This is Charles Pierre Baudelaire, an accomplished poet and translator in nineteenth century France. The poor man became the inspiration for my anti-hero.




The With New Eyes: Exploration and the American West exhibit has moved on from where I experienced it at the Amon Carter in Fort Worth, but I highly recommend it if it comes near you and the American West fascinates you.


If you'd like to read more about my work-in-progress, click over to my website. There, you'll find a quick blurb, a few opening paragraphs and some other photos that inspired The Night Caller.

6 comments:

Katie Reus said...

That's a very interesting way you got your anti-hero. Apart from everyday life, I also get inspiration from photographs and music.

btw, great photo of the Grand Canyon!

Marilyn Brant said...

Loved the photos and the inspiration they provided. BTW, have you been watching New Amsterdam? I've been really enjoying it.

L.A. Mitchell said...

Extracted data
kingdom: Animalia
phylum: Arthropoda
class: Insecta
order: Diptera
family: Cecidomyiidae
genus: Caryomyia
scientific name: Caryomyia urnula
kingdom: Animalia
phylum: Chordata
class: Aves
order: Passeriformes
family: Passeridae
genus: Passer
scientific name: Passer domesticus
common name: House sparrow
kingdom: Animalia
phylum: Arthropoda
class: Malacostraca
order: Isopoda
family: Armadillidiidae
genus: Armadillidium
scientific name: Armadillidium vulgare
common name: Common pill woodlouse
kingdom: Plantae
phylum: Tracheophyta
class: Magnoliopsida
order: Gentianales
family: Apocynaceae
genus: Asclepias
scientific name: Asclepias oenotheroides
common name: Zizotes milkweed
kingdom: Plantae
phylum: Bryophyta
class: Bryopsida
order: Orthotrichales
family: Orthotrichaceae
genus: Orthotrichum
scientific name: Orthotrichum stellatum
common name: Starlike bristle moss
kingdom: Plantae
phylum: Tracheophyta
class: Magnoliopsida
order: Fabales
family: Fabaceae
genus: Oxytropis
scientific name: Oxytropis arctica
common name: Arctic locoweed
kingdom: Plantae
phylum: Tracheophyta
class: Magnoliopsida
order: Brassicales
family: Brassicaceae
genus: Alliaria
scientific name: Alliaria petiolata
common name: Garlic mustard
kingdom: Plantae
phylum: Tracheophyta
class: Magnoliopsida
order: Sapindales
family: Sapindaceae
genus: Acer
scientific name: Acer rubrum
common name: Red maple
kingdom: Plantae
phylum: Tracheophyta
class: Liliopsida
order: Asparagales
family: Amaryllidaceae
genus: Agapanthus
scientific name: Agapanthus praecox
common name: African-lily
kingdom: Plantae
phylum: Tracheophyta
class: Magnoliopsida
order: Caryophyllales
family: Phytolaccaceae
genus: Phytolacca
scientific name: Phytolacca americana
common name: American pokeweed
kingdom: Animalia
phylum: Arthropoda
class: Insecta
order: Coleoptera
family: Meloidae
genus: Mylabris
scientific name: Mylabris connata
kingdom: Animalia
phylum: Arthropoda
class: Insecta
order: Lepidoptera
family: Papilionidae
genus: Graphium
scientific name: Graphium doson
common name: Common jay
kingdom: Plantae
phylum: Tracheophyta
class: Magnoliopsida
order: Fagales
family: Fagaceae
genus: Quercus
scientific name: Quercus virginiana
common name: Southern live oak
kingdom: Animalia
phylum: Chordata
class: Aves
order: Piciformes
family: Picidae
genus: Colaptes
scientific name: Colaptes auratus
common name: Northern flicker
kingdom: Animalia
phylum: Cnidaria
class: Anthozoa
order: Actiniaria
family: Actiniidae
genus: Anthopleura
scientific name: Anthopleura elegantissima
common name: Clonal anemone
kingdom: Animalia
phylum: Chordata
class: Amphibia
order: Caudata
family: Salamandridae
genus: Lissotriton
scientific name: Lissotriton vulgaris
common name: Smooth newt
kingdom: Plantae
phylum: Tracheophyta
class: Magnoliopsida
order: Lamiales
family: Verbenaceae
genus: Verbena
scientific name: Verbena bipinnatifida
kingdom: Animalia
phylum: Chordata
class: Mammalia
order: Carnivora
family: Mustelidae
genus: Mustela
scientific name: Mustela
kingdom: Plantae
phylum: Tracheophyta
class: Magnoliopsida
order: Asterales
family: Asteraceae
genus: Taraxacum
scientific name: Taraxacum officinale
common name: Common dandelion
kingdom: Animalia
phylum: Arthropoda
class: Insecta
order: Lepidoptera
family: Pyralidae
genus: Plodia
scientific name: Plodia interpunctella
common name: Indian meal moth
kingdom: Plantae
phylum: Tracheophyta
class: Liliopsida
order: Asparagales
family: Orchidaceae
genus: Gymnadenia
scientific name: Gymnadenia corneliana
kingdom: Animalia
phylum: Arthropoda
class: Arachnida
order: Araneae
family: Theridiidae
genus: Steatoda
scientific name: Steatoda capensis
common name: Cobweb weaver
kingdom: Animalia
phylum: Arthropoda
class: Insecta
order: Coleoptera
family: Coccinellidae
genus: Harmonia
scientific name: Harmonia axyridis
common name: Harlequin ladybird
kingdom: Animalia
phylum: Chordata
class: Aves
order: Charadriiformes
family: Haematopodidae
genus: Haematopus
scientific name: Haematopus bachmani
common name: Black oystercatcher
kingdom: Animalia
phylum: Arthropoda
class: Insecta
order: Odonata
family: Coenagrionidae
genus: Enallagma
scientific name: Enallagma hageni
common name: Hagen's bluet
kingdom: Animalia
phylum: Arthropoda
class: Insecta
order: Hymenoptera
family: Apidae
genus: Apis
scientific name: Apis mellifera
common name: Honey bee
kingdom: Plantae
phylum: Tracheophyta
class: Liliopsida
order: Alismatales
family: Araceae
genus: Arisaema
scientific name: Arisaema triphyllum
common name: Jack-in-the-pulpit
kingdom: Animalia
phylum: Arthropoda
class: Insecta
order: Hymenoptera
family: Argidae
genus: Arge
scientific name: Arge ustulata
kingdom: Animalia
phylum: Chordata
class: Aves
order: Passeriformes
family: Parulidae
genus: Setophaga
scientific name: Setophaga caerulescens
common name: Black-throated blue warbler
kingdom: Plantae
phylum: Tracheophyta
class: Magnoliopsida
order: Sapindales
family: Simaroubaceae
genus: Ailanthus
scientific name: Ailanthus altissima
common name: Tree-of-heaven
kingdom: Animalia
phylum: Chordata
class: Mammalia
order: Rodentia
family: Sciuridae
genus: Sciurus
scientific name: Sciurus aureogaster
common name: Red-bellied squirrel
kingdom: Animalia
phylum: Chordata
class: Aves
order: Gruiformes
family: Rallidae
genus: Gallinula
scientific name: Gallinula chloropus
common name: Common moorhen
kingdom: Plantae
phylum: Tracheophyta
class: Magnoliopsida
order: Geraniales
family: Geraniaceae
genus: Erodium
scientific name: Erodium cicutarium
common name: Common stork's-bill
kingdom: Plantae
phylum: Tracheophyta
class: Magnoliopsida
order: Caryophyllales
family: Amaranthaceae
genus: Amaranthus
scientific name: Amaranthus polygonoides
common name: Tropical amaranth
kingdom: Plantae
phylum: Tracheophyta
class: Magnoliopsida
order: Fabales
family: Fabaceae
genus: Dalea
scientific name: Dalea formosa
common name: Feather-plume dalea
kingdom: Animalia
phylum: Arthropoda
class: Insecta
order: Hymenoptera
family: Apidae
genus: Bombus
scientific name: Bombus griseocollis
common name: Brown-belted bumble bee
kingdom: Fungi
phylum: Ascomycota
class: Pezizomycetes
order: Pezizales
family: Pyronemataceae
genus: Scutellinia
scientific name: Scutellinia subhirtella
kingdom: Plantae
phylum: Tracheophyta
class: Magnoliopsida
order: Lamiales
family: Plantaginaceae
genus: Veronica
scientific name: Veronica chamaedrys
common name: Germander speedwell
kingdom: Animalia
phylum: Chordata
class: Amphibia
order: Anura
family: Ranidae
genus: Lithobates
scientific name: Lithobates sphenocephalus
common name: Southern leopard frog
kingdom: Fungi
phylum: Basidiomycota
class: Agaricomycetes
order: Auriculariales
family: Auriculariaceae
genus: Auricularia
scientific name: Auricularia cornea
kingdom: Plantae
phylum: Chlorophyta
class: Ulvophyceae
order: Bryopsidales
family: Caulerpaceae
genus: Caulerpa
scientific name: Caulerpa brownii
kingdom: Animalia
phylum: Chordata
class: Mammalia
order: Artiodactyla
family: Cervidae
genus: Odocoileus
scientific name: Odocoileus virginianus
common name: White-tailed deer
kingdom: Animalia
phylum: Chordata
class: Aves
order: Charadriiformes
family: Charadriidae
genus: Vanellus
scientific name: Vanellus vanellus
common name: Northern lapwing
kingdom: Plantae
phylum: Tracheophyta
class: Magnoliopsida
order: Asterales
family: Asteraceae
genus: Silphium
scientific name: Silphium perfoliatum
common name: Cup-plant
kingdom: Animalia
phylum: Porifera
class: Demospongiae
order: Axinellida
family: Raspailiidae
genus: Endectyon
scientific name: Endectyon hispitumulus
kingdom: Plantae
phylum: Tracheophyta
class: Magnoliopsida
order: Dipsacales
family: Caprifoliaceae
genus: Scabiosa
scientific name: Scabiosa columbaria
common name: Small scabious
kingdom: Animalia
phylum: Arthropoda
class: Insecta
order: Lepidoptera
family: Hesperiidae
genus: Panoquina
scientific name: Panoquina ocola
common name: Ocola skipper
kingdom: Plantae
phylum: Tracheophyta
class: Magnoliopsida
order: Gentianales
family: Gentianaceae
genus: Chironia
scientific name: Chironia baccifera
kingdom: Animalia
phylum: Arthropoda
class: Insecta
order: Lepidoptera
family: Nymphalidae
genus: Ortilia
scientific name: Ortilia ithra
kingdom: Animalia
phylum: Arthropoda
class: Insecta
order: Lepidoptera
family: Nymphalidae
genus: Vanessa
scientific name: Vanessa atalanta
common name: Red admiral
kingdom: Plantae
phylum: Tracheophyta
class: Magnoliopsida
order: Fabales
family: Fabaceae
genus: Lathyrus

Task list
a. In the blog post, where did the writer see the With New Eyes: Exploration and the American West exhibit?
b. Could you reproduce the blog post word for word, everything from "Katie Reus said..." down to "Marilyn Brant said..."?
c. How would the blog post go on after its last line? Write what comes next.
The material comes from a different source than the blog post.

Responses by task
a. At the Amon Carter in Fort Worth.

b.
Katie Reus said...

That's a very interesting way you got your anti-hero. Apart from everyday life, I also get inspiration from photographs and music.

btw, great photo of the Grand Canyon!

Marilyn Brant said...

c.
I haven't, but I've heard awesome things. To be honest, I'm gun-shy after falling head over heels for Journeyman and having the networks replace it for American Gladiator. Makes me not want to invest emotionally in any more shows.

I'm SO wanting to get this book done, all I'll allow myself right now is Lost. I hope I can catch up on it from the internet in the summer.

Becky Burkheart said...

I love the photos and also the inspiration for your character.

I clicked over and read your except. very exciting!

Sherry A Davis said...

This guy looks kind of scary. I'm so glad they invented Head-n-Shoulders shampoo. :)

L.A. Mitchell said...

Once you can get past him looking a bit like Squidward, he's perfectly creepy.